• [Auszug]

++++++

# Illustrator-Pfad (ai) in InDesign bearbeiten



## eme (5. Oktober 2004)

Hallo

Ich habe ein Logo im Illustrator mit Pfaden gezeichnet, und möchte Dieses jetzt in InDesign einfügen und den Pfaden eine Farbe geben. Die Farben ändern sich im Layout öfters, daher will ich es im InDesign machen. Leider sind die Pfade nach dem Einfügen im InDesign gruppiert und ich kann die Gruppierung nicht aufheben. Laut InDesign-Hilfe soll man aber solche Pfade weiter bearbeiten können. Ich hoffe jemand von Euch hat eine Lösung für mich.

Vielen Dank
Eva-Maria


----------



## Markus Kolletzky (6. Oktober 2004)

Hallo,

Zunächst erstellst Du, wie schon erwähnt, Deine Formen in
Illustrator. Wenn Du damit fertig bist, markierst Du alle Elemente
mit Strg-A und bringst sie in die Zwischenablage (Strg-C). Diese
wiederum fügst Du mit Strg-V in die InDesignvorlage ein.
Da diese, wie Du auch schon bemerkt hast, gruppiert sind, kann
man die ganz einfach unter Objekt => Gruppierung aufheben in
die einzelnen Pfade aufsplitten.

++++++

• [Aufgabe] Über welchen Menüpunkt lässt sich laut dem Forenthread die Gruppierung der in InDesign eingefügten Pfade aufheben? Die Auflistung hat mit dem Forenthread nichts zu tun.

• [Bereitgestelltes Material]
++++++

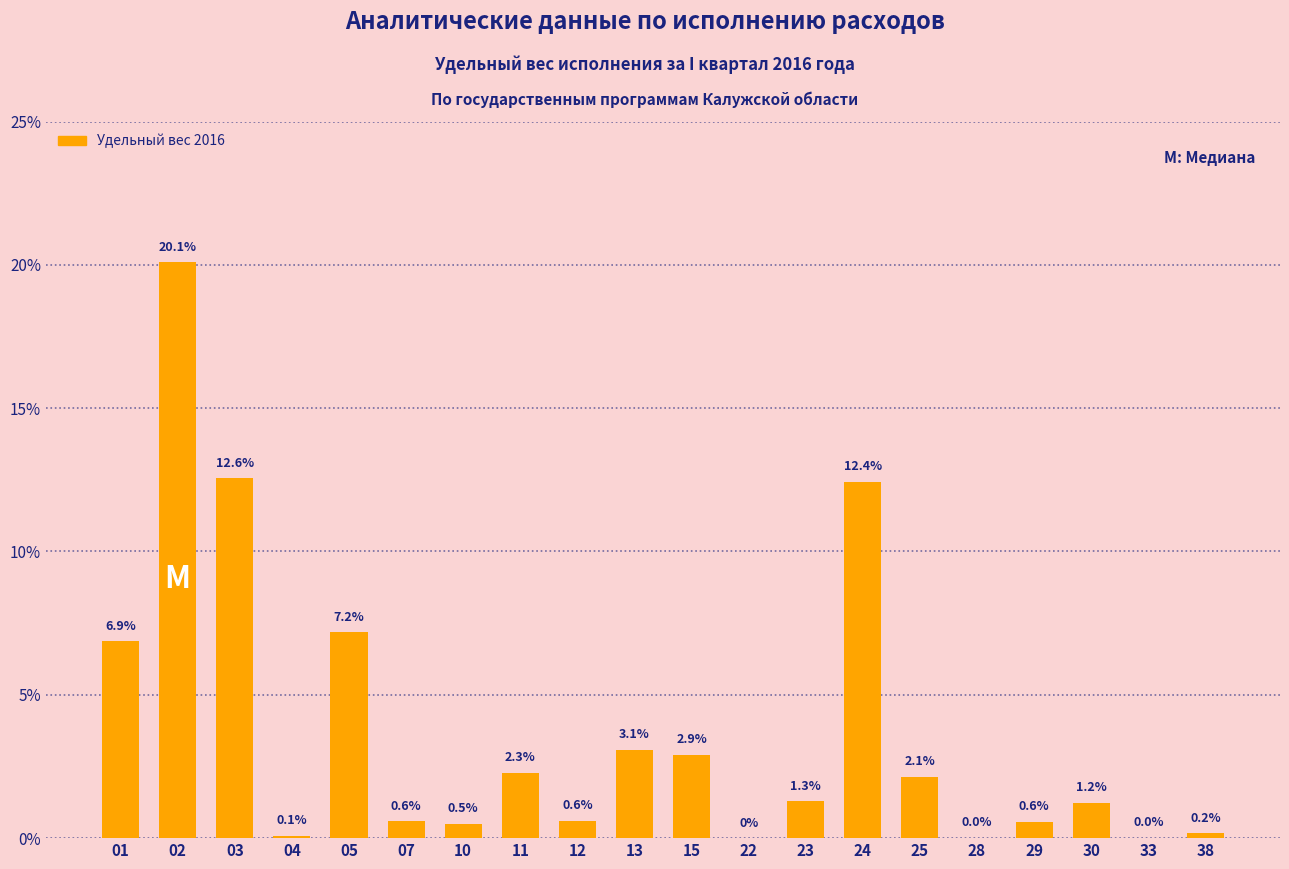

The chart shows a value of 1.3 at 23. True or false?

True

++++++

• [Ergebnis] Über Objekt => Gruppierung aufheben.